Reconsideration denied April 11, 2011.

See Hedges v. Hurd, 47 Wn.2d 683, 689-694, 289 P.2d 706 (1955) (Donworth, J., dissenting); Sandeman v. Sayres, 50 Wn.2d 539, 541-542, 314 P.2d 428 (1957) (“[A]n agreement to do something which requires a further meeting of the minds of the parties and without which it would not be complete is unenforceable.”); Pac. Cascade Corp. v. Nimmer, 25 Wn. App. 552, 556, 608 P.2d 266, review denied, 93 Wn.2d 1030 (1980).

The existing lease spelled out the annual ground rent through January 1, 2050.

If this is not an agreement to further negotiate, the DOA would not itself provide any basis for awarding expectation damages.

Even at the time Venture Associates was written, the court recognized that there was very little state law on the topic and that it was the federal courts that were making state law on the topic. 96 F.3d at 277-278.

Parties also are free to negotiate liquidated or other damages as part of the contract process.

Some agreements requiring future negotiation may be certain in enough specific terms that the remaining terms can be easily calculated and damages determined.

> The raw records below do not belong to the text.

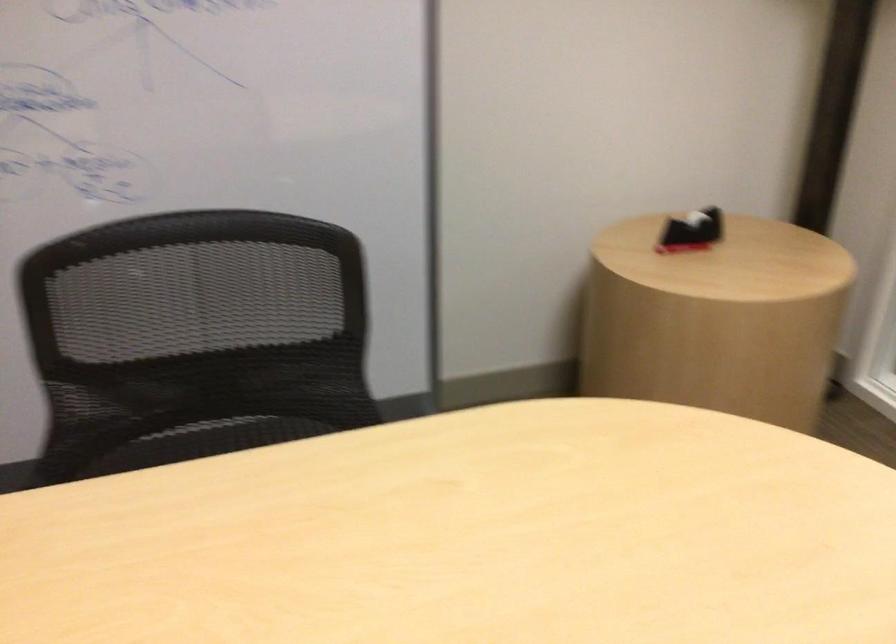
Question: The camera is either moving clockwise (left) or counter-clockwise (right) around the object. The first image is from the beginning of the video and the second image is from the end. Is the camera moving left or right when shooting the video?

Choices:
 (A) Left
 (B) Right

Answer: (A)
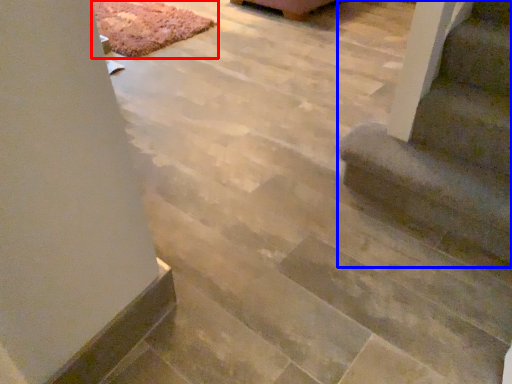
Question: Among these objects, which one is nearest to the camera, mat (highlighted by a red box) or stairs (highlighted by a blue box)?

Choices:
 (A) mat
 (B) stairs

Answer: (B)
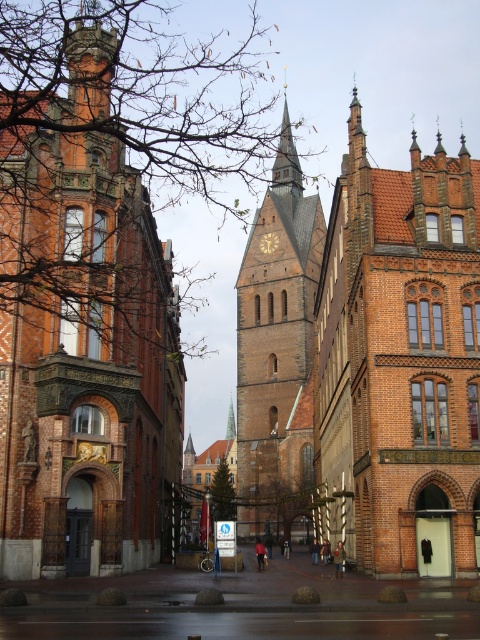
You are an architect designing a new building that needs to fit between the brown brick church at center and the gold textured clock at center. Based on their widths, can you determine which side of the gap between them has more space for your design?

The brown brick church at center might be wider than gold textured clock at center, so the side closer to the gold textured clock at center likely has more space available for your design.

You are standing in the middle of the square in front of the historic church tower. You notice two points marked in the scene. One is at coordinates point (x=358, y=563) and the other is at point (x=272, y=243). Which point is closer to you?

Point (x=358, y=563) is closer to the viewer than point (x=272, y=243).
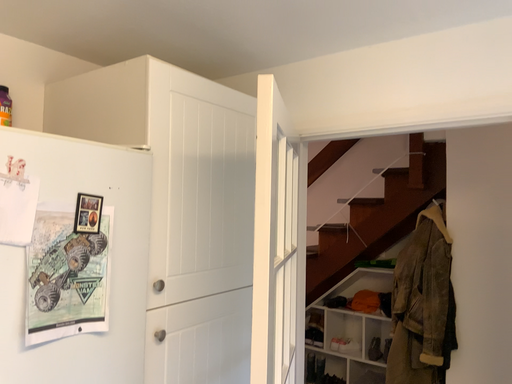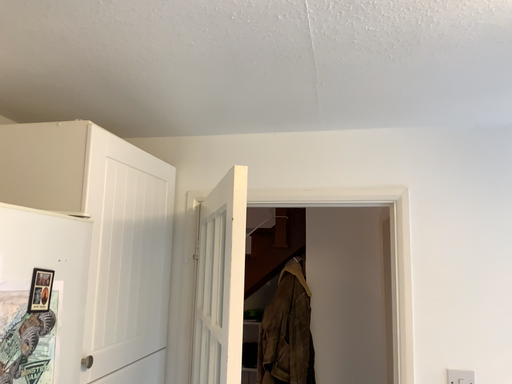
Question: Which way did the camera rotate in the video?

Choices:
 (A) rotated left
 (B) rotated right

Answer: (B)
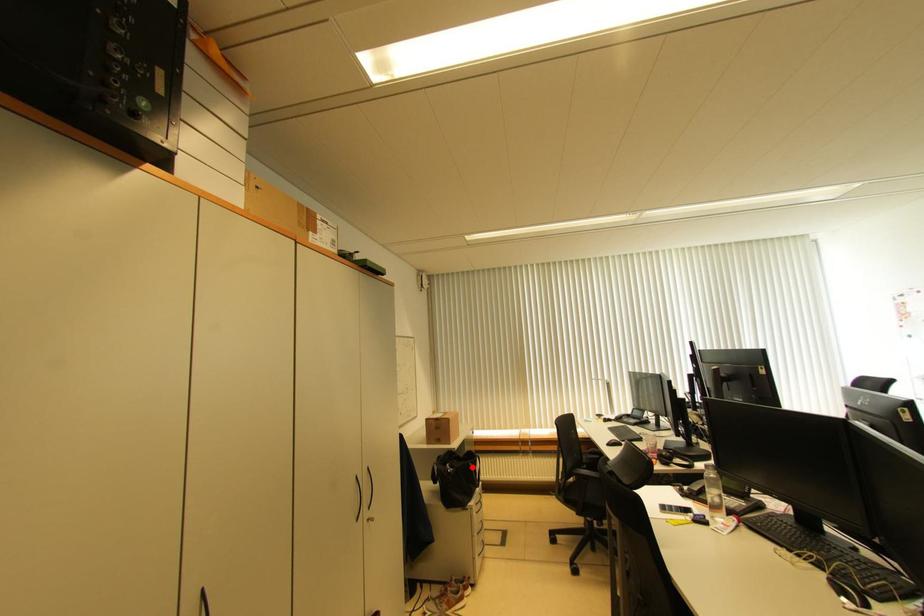
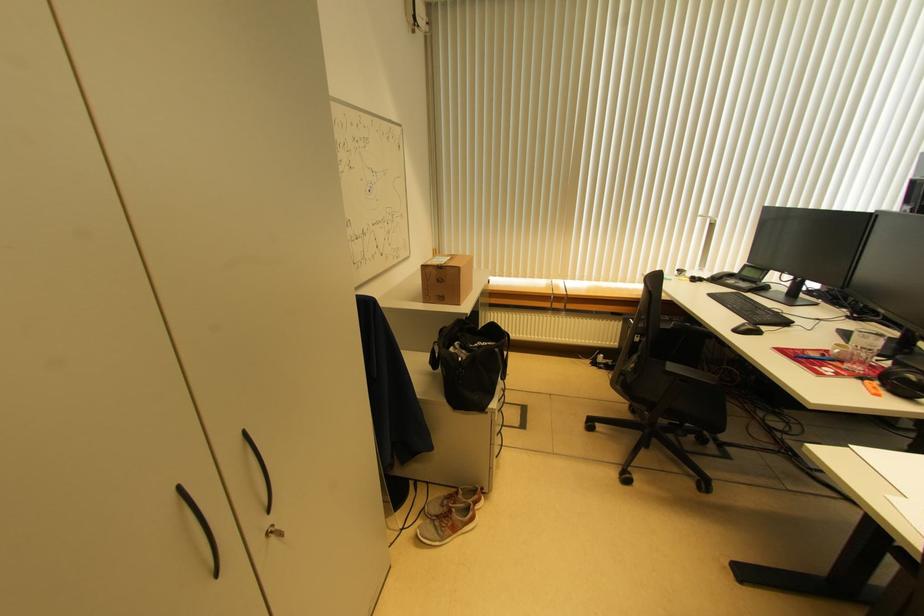
Question: I am providing you with two images of the same scene from different viewpoints. In image1, a red point is highlighted. Considering the same 3D point in image2, which of the following is correct?

Choices:
 (A) It is closer
 (B) It is farther

Answer: (B)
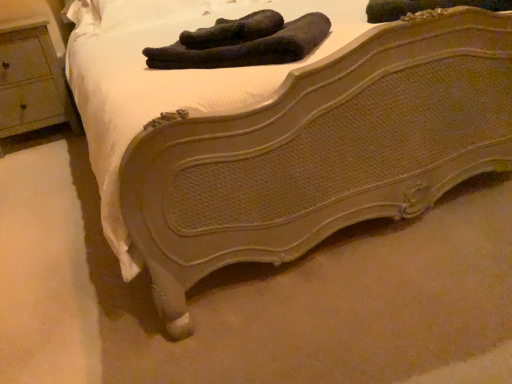
Question: Considering the relative positions of black fuzzy socks at center, the first footwear when ordered from right to left, and wooden nightstand at left in the image provided, is black fuzzy socks at center, the first footwear when ordered from right to left, in front of wooden nightstand at left?

Choices:
 (A) yes
 (B) no

Answer: (A)

Question: From the image's perspective, is black fuzzy socks at center, the first footwear when ordered from right to left, beneath wooden nightstand at left?

Choices:
 (A) yes
 (B) no

Answer: (A)

Question: Does black fuzzy socks at center, the first footwear when ordered from right to left, have a smaller size compared to wooden nightstand at left?

Choices:
 (A) yes
 (B) no

Answer: (A)

Question: Can you confirm if black fuzzy socks at center, the first footwear when ordered from right to left, is shorter than wooden nightstand at left?

Choices:
 (A) no
 (B) yes

Answer: (B)

Question: Can you confirm if black fuzzy socks at center, placed as the second footwear when sorted from left to right, is wider than wooden nightstand at left?

Choices:
 (A) yes
 (B) no

Answer: (B)

Question: Is wooden nightstand at left to the left or to the right of dark green fabric socks at upper center, the 1th footwear from the left, in the image?

Choices:
 (A) right
 (B) left

Answer: (B)

Question: From a real-world perspective, relative to dark green fabric socks at upper center, which is the second footwear from right to left, is wooden nightstand at left vertically above or below?

Choices:
 (A) above
 (B) below

Answer: (B)

Question: Considering the positions of wooden nightstand at left and dark green fabric socks at upper center, the 1th footwear from the left, in the image, is wooden nightstand at left bigger or smaller than dark green fabric socks at upper center, the 1th footwear from the left,?

Choices:
 (A) small
 (B) big

Answer: (B)

Question: Would you say wooden nightstand at left is inside or outside dark green fabric socks at upper center, the 1th footwear from the left?

Choices:
 (A) inside
 (B) outside

Answer: (B)

Question: Is dark green fabric socks at upper center, the 1th footwear from the left, bigger or smaller than wooden nightstand at left?

Choices:
 (A) small
 (B) big

Answer: (A)

Question: Considering the positions of dark green fabric socks at upper center, which is the second footwear from right to left, and wooden nightstand at left in the image, is dark green fabric socks at upper center, which is the second footwear from right to left, wider or thinner than wooden nightstand at left?

Choices:
 (A) wide
 (B) thin

Answer: (B)

Question: From a real-world perspective, is dark green fabric socks at upper center, the 1th footwear from the left, above or below wooden nightstand at left?

Choices:
 (A) below
 (B) above

Answer: (B)

Question: Based on their positions, is dark green fabric socks at upper center, the 1th footwear from the left, located to the left or right of wooden nightstand at left?

Choices:
 (A) right
 (B) left

Answer: (A)

Question: From a real-world perspective, is black fuzzy socks at center, placed as the second footwear when sorted from left to right, physically located above or below wooden nightstand at left?

Choices:
 (A) below
 (B) above

Answer: (B)

Question: From the image's perspective, relative to wooden nightstand at left, is black fuzzy socks at center, placed as the second footwear when sorted from left to right, above or below?

Choices:
 (A) below
 (B) above

Answer: (A)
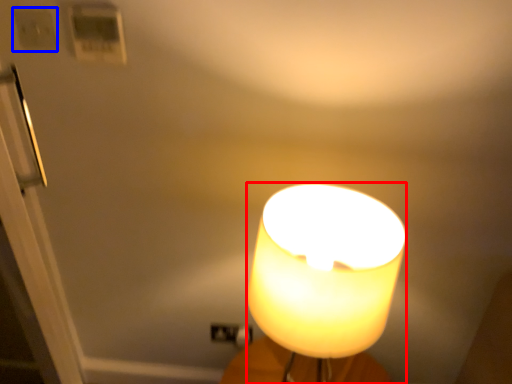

Contracts that leave open only the price are among that category. See, e.g., Farnsworth, supra, at 253-255.

“Good faith” also has other definitions. In the instance of insurance contracts, where statutes and case law impose a duty of good faith dealing, the Washington Supreme Court once noted: “This fiduciary duty to act in good faith is fairly broad and may be breached by conduct short of intentional bad faith or fraud.” Indus. Indem. Co. of the Nw., Inc. v. Kallevig, 114 Wn.2d 907, 916-917, 792 P.2d 520 (1990); accord Rizzuti v. Basin Travel Serv. of Othello, Inc., 125 Wn. App. 602, 105 P.3d 1012 (2005); Anderson v. State Farm Mut. Ins. Co., 101 Wn. App. 323, 329, 2 P.3d 1029 (2000), review denied, 142 Wn.2d 1017 (2001).